# [Document text]
---------------
- Interactive map of the 10, Janpath area

General information
- Location: Janpath, New Delhi, India
- Coordinates: 28°36′32″N 77°13′08″E﻿ / ﻿28.608926987866653°N 77.2189498691643°E
- Current tenants: Sonia Gandhi (since 1989); Rahul Gandhi (since 2023);

= 10, Janpath =

Government residence in New Delhi

10, Janpath is a public-owned house on Janpath, New Delhi. Currently, it serves as the residence of Sonia Gandhi, who has lived there since 1989, and her son Rahul Gandhi, who lived at 12, Tughlak Lane until April 2023.

==History==
The house was the residence of India's second prime minister, Lal Bahadur Shastri (1964–1966) who succeeded Jawaharlal Nehru in the 1960s and where his body lay in state on 11 January 1966. Presently, a biographical museum, Lal Bahadur Shastri Memorial is situated at 1, Motilal Nehru Place, adjacent to the complex.
---------------
# [Work instructions]
Decide whether each statement agrees with the 10, Janpath text. For each, answer yes or no and quote the deciding words from the text exactly.
(a) Rahul Gandhi lived at 12, Tughlak Lane until April 2023.
(b) Lal Bahadur Shastri was India's first prime minister.
(c) The Lal Bahadur Shastri Memorial is located inside 10, Janpath.
The data that come next have no role here.
---------------
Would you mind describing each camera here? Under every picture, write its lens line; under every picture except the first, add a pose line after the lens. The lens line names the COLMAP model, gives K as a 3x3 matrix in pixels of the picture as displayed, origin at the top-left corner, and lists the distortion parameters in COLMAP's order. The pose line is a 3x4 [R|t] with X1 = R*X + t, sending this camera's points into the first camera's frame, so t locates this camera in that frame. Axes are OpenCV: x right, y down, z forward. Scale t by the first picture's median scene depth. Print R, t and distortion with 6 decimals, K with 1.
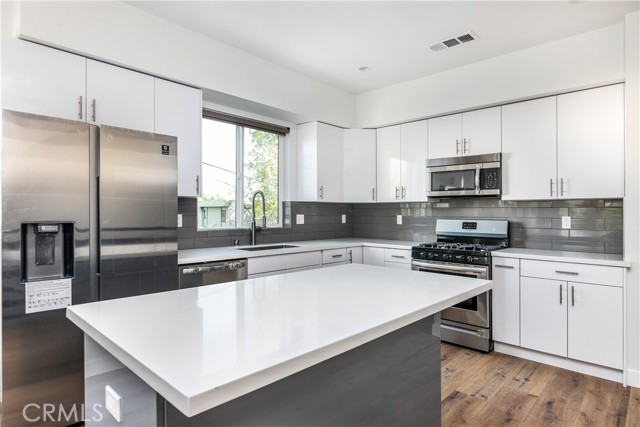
lens RADIAL K [[374.8, 0, 319.2], [0, 374.8, 211.3], [0, 0, 1]] dist [0.021675, -0.002814]
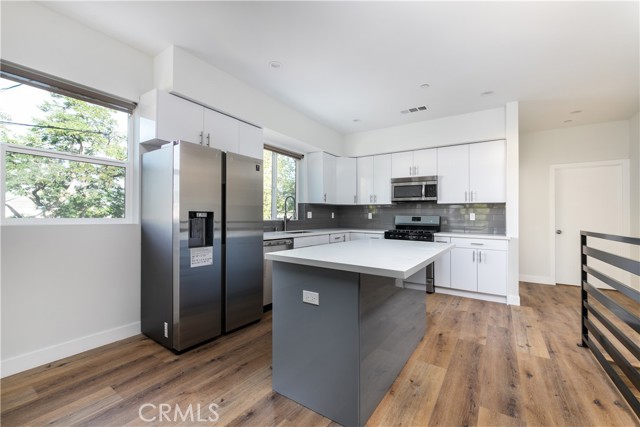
lens RADIAL K [[269.0, 0, 319.4], [0, 269.0, 211.8], [0, 0, 1]] dist [0.002910, 0.000081]
pose [[0.988617, 0.008481, 0.150213, -0.216731], [-0.007578, 0.999950, -0.006585, 0.019297], [-0.150261, 0.005371, 0.988632, -0.114556]]
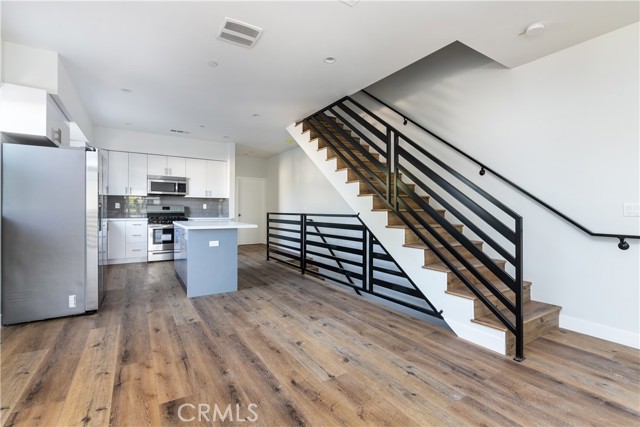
lens RADIAL K [[290.5, 0, 317.7], [0, 290.5, 208.5], [0, 0, 1]] dist [0.000254, -0.000016]
pose [[0.272630, -0.003358, 0.962113, -1.047309], [-0.010937, 0.999918, 0.006589, 0.020996], [-0.962057, -0.012319, 0.272571, -0.308879]]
---------------
# [Response below]
(a) Yes: "who lived at 12, Tughlak Lane until April 2023"
(b) No: "India's second prime minister, Lal Bahadur Shastri"
(c) No: "situated at 1, Motilal Nehru Place, adjacent to the complex"